This page focuses on the debt students take on to attend Georgia Gwinnett College, including completion-adjusted borrowing and a standard repayment estimate. All figures come from the U.S. Department of Education and IPEDS.
At Georgia Gwinnett College, 29% of incoming undergraduates borrow in year one, borrowing on average $5,448 each — a figure that counts both private and federal student loans.
The average federally funded loan is $5,061, equal to roughly 92.0% of the $5,500 federal limit that applies to a typical first-year dependent borrower. Bear in mind the undergraduate averages later on cover federal loans only, whereas this freshman total folds in private loans too.
For undergraduates overall at Georgia Gwinnett College, 26% rely on federal student loans toward their education, for a typical $5,379 in federal loans per year. This is 6.3% greater than the freshman federal average of $5,061.
Borrowing the same amount each year would add up to roughly $10,758 over two years and about $21,516 by the fourth year. These projections assume the same federal borrowing each year and exclude private and Parent PLUS loans.
| Undergraduate federal borrowing | Value |
|---|---|
| Share using federal loans | 26% |
| Average federal loan per year | $5,379 |
| Undergraduates with a federal loan | 2,934 |
| Total federal loans (one year) | $15,783,328 |
Graduating and withdrawing students at Georgia Gwinnett College carry a median federal debt of $9,000 in federal student loans.
| Borrower group | Median federal debt |
|---|---|
| All federal borrowers | $9,000 |
| Students who completed (graduates) | $20,076 |
| Students who withdrew | $8,458 |
Withdrawn-student debt matters because those borrowers carry the loans without the degree that helps repay them.
Looking only at the median is misleading — these four percentiles describe the full debt distribution for borrowers at Georgia Gwinnett College.
| Percentile | Cumulative Federal Debt |
|---|---|
| 10th percentile (lowest-debt students) | $2,250 |
| 25th percentile | $3,500 |
| 75th percentile | $16,724 |
| 90th percentile (highest-debt students) | $29,294 |
How wide this percentile range is tells you how much borrowing varies across students at Georgia Gwinnett College.
Median federal debt understates the full cost when PLUS loans are included. The totals below add PLUS borrowing for Georgia Gwinnett College.
| Group | Borrowers | Median debt incl. PLUS |
|---|---|---|
| All borrowers | 1210 | $12,500 |
| Completed (graduates) | 58 | $11,267 |
| Did not complete | 1152 | $12,500 |
On a standard 10-year plan, the median completing borrower would pay about $133.98/mo.
Stafford loans are the federal direct-loan program most undergraduates use. The breakdown below separates borrowers who used Stafford loans from those who did not at Georgia Gwinnett College.
Borrowers With Any Stafford Loan
| Cohort | Borrowers | Median debt incl. PLUS |
|---|---|---|
| Used a Stafford loan | 1170 | $12,532 |
| No Stafford loan | 40 | $8,915 |
Stafford This Year vs Not
| Cohort | Borrowers | Median debt incl.
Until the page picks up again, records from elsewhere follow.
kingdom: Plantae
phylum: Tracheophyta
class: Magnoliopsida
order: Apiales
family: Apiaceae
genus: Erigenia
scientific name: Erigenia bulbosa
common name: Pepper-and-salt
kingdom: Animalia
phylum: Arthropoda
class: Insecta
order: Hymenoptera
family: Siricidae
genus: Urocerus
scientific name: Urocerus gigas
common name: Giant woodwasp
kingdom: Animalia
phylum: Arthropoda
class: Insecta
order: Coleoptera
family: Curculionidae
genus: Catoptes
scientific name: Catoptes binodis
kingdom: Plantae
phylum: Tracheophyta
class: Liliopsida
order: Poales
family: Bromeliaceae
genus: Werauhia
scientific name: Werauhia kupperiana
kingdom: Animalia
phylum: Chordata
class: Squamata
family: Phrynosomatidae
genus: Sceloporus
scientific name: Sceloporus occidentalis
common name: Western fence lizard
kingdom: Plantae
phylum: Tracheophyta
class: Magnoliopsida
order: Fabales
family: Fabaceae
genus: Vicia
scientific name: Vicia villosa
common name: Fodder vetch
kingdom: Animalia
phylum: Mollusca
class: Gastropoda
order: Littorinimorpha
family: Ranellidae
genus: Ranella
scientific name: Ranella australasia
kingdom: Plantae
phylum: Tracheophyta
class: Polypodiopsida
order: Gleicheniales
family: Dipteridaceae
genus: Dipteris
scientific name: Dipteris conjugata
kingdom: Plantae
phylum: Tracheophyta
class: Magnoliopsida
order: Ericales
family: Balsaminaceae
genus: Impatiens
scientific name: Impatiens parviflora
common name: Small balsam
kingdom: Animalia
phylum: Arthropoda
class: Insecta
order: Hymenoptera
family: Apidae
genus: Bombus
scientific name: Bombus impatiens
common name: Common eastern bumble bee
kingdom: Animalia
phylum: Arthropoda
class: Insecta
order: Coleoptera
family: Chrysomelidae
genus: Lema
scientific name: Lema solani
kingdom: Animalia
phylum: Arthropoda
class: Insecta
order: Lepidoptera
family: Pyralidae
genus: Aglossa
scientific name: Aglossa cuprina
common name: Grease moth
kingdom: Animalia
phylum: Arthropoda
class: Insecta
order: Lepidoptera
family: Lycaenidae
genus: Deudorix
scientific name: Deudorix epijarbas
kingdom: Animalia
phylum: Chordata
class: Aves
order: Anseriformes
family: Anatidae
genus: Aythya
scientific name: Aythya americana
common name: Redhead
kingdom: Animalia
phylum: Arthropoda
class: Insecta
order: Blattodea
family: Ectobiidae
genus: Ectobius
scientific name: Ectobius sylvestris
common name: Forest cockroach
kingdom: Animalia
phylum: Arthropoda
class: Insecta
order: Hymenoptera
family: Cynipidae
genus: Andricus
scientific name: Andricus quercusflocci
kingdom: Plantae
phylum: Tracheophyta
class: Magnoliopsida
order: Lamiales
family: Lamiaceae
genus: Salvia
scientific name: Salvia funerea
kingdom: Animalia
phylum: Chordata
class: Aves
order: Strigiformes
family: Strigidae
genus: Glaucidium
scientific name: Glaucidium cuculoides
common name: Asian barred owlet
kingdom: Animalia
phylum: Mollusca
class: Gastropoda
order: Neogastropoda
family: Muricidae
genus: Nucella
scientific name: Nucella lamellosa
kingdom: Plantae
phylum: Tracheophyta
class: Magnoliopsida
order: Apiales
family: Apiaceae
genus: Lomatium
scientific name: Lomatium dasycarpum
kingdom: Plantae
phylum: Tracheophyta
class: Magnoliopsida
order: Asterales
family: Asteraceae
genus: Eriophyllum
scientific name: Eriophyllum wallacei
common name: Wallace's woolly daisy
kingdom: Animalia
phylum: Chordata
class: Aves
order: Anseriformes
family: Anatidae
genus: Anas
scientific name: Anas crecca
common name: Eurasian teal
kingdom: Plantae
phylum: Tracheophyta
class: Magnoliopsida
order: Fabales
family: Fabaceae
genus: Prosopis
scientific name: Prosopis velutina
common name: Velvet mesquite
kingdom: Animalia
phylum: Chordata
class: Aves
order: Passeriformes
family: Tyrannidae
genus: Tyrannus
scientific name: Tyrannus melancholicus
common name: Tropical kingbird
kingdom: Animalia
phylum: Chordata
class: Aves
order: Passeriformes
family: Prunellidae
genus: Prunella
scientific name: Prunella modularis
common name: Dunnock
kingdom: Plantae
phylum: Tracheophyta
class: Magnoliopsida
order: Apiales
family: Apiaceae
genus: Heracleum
PLUS |
|---|---|---|
| Stafford loan this year | 966 | $12,465 |
| No Stafford loan this year | 244 | $13,104 |
These figures turn the debt totals into a monthly repayment picture for Georgia Gwinnett College.
Defaulting means failing to repay a federal student loan, which carries serious credit consequences. The federal two-year cohort default rate for Georgia Gwinnett College follows.
| Metric | Value |
|---|---|
| 2-year cohort default rate | 11.9% |
| Borrowers in the cohort | 503 |
The cohort default rate tracks borrowers who entered repayment in a given year and defaulted within the two-year measurement window.
The breakdowns below show median federal debt by income, first-generation status, and dependency.
Borrowing by Income Tier
| Income tier | Median federal debt |
|---|---|
| Low income | $9,500 |
| Middle income | $8,250 |
| High income | $8,250 |
First-Gen vs Continuing-Gen Borrowing
| Cohort | Median federal debt |
|---|---|
| First-generation students | $9,000 |
| Continuing-generation students | $9,000 |
Dependency-Status Comparison
| Cohort | Median federal debt |
|---|---|
| Dependent students | $8,101 |
| Independent students | $12,596 |
The Department of Education computes gap indicators that show how borrowing differs between student groups at Georgia Gwinnett College.
The Difference Between Subsidized and Unsubsidized Loans
Unsubsidized federal student loans accrue interest every month — even while you are still enrolled. Unless you pay that interest as it builds, the balance you owe at graduation can be noticeably higher than the amount you originally borrowed.
Did You Know?
Federal student loans are not discharged in bankruptcy in all but the rarest cases, and the government can withhold part of your income or tax refund if you default.
References
More about our data sources and methodologies.